We know that the Government are committed to embedding research in the NHS, although we are a little way off delivering fully on that holy grail across the whole of the NHS as yet. However, it is the case that novel candidate drugs for cancers are being developed all the time, and are being used for patients in many major centres around the country. At the Cancer Research laboratories that we heard about, the Christie hospital in Manchester, the Beatson Institute in Glasgow and centres in most other cities new drugs are being developed all the time. The £200 million cancer fund has been invaluable in making them available for patients. What will happen to this funding when the source dries up, as I believe it might? It is a tragic fact that, despite some remarkable advances, there remain many cancers that have proved terribly resistant. Ovarian and pancreatic cancer, for example, creep up on patients with vague symptoms or none at all, so that diagnosis is often made too late.

The point is, however, that as novel treatments become available, they can be and are being tried. Of course, there are strict conditions. Novel treatments can be given to individual patients only during clinical trials or on a named patient basis, where patients are made fully aware of the risks and dangers as well as the fact that the treatment may or may not help them. They must give their informed consent. Then, the best conditions for giving the treatment must be available. Those involved in the research, who understand the possibility of adverse side effects, should be available, as should the laboratory facilities to monitor the patient’s response. These are the conditions under which it is reasonable to give novel treatments, and they are just the ones that are provided by the NHS in our major cancer centres around the country.

It should be clear, too, from all of this that it is difficult to provide these conditions outside major centres, particularly in private hospitals where the expertise may not be available. Consultants there are often on their own, and do not have the full back-up that would give them confidence.

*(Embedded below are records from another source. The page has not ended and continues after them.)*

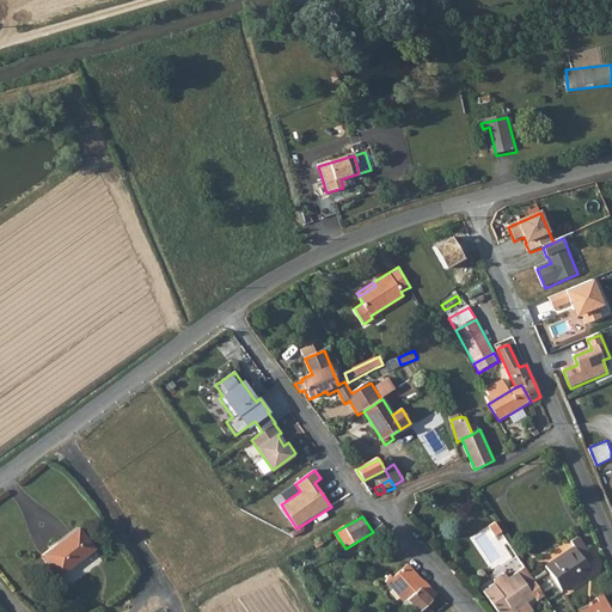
[(56,545),(40,557),(56,579),(93,551),(78,531),(57,546),(56,545)]
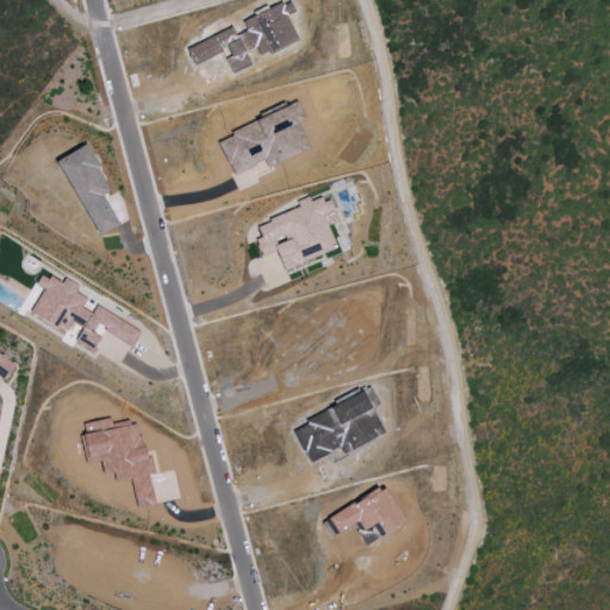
[(298,41),(282,4),(241,19),(246,31),(235,35),(232,29),(186,47),(193,63),(226,50),(234,70),(249,64),(244,51),(255,48),(259,56),(298,41)]
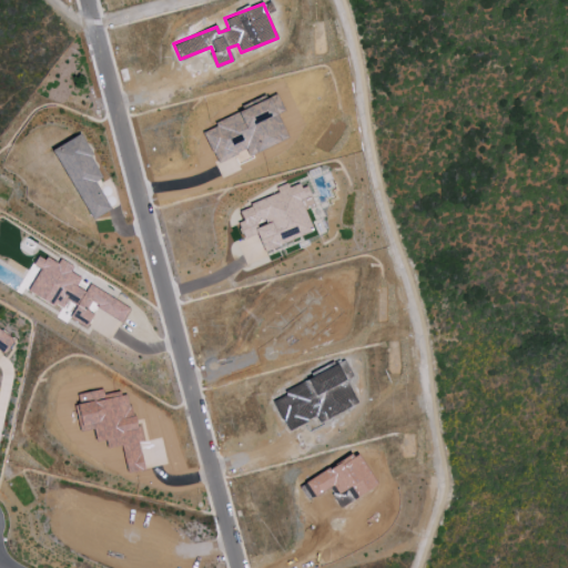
[(202,128),(215,162),(246,150),(247,154),(287,139),(277,113),(282,111),(279,101),(272,103),(270,100),(202,128)]
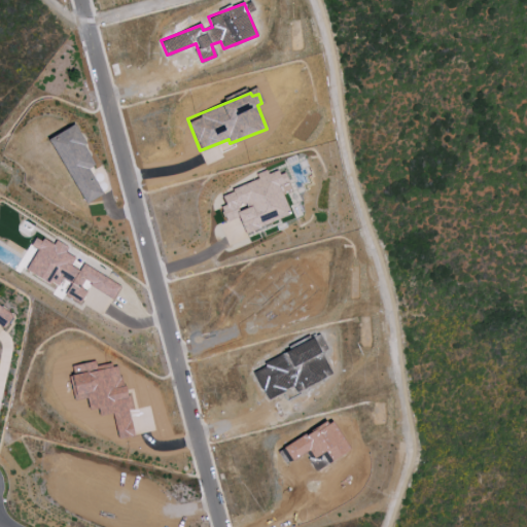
[(89,168),(95,165),(74,125),(48,138),(83,204),(102,195),(89,168)]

They may feel vulnerable and unwilling to take the risks to which they would be exposed. Furthermore, private funders may be quite unwilling to fund untried treatments or the extra tests needed to monitor the patients.

I come to the problem described by the noble Lord, Lord Saatchi. It is clear that we do not currently lack the ability to try out novel treatments within the NHS, and I have described the best conditions under which they should be and are being given. However, there are problems of continuing funding, with particular difficulty in private hospitals and in some district general hospitals which lack the facilities. In those hospitals, doctors and their patients need to be made aware of the limitations that exist. When the possibility of a novel treatment arises, patients should be offered the prospect of transfer to a centre where the relevant research is going on and the treatment is being given.

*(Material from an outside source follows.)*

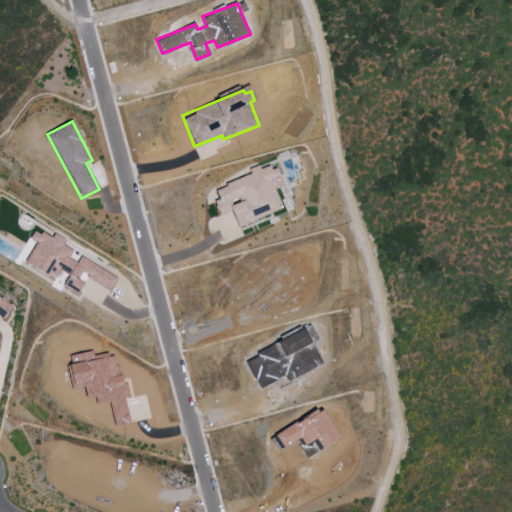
[(236,225),(281,210),(271,180),(279,177),(275,165),(260,170),(258,165),(248,168),(251,175),(214,188),(218,199),(214,200),(219,215),(231,211),(236,225)]
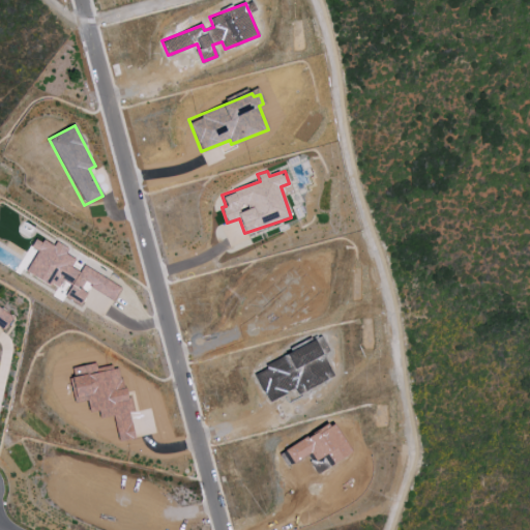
[(24,273),(60,293),(60,294),(80,304),(89,288),(113,301),(121,287),(82,266),(79,272),(70,267),(75,259),(64,254),(67,247),(55,241),(53,246),(35,237),(30,247),(36,251),(24,273)]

This debate has been invaluable in setting out a set of problems that really deserve our attention. The need to be able to speed through the availability of novel therapies is vitally important, and we must do something about the regulatory burden. However, so far as the use of innovative treatments is concerned, I am not yet convinced that we need a new law to achieve what we want. We should concentrate on spreading information about what novel treatments are emerging across the whole of the service, what treatments are available in our cancer centres, and ensuring the rapid transfer of patients to those centres.

I very much look forward to the noble Earl’s response and I hope that he will say something about many of the other problems mentioned today, such as streamlining regulation, availability of cancer funds and replacement of those funds by some other source. I believe that we owe an enormous debt of gratitude to the noble Lord, Lord Saatchi, for raising the debate, and for giving me my moment in the sun on the Front Bench.